Episode nine is yet another episode where Daredevil takes a total kicking; this time at the hands of Nobu (like the restaurant) the leader of Fisk’s Yakuza allies who happens to be a kick arse ninja. Fisk decides enough is enough, and a trap is laid as the kindly old Hispanic woman Matt, Foggy and Karen have been helping in her problems with her slum landlord is murdered by a junkie hired by Fisk.The junkie only tells Daredevil where he’s supposed to be and although he doesn’t go into the deserted warehouse where a trap is obviously being set all guns blazing, he does quickly get the living shite kicked out of him by Nobu who he only manages to stop by killing him, breaking Matt’s one big rule.
At this point a lesser drama would leave it here, but the makers of Daredevil pile it on as Wilson Fisk, his assistant Wesley and a heavy turn up to confront a badly beaten and serious bleeding Daredevil. After an attempt to fight Fisk, Daredevil is beaten to a pulp, and left to be executed by Wesley and the heavy, but Matt manages to jump out the window into the river and escapes. At the same time Foggy is trying to see if Matt’s in his apartment after drinking with Karen, but there’s no answer at Matt’s door, but Foggy can hear strange noises inside so he manages to get in and finds Daredevil in a bloody heap on Matt’s floor. Foggy unmasks Daredevil to find out he’s really Matt Murdock and there ends episode nine.
These episodes are really the most ”comic booky” of the series so far with superpowered child weapons, ninjas and mysterious powers everywhere, not to mention that classic superhero cliche, the unmasking by a friend/partner/relative. On the whole it’s all done so well that you don’t notice the creaks in some of the dialogue at times (especially in Stick) or the odd duff performance (the injured corrupt policeman could have been played by 13 stone of mince and nobody could notice the difference) because the entire thing just cracks along.
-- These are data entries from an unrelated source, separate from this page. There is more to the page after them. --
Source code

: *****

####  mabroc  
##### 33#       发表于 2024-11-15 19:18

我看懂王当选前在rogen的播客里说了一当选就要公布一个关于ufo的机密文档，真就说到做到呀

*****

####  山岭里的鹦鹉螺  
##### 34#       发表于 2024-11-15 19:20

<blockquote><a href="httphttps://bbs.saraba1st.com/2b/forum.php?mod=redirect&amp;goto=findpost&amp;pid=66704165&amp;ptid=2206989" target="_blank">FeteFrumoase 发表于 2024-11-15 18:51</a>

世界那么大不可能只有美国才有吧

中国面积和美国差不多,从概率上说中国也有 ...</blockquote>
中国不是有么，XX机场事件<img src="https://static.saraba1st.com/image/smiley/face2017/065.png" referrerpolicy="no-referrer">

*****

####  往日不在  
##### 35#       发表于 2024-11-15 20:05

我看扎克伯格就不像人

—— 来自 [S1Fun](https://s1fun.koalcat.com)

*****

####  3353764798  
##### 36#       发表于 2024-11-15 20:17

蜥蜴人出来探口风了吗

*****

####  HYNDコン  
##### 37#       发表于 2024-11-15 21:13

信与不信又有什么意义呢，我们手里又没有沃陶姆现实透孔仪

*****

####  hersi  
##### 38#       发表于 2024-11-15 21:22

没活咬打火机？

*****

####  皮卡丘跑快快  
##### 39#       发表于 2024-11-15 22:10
I did mention previously that the makers have decided not to credit Wally Wood, the creator of the famous red outfit and the double DD logo, but they could do worse than crediting Will Eisner as at times it feels less like a Daredevil story and a story of The Spirit, one of the big influences of Frank Miller whose run this draws heavily from and who’s DNA runs deep in this type of superhero. It’s not a huge thing as Miller has always credited Eisner at every opportunity but it’d be nice in this age of a supposed new ‘creator friendly’ Marvel Comics that people got their due.
But that’s an aside. I seriously recommend this series but I’d have though after the 17th time Matt takes a kicking he’d actually be in the red suit by episode nine!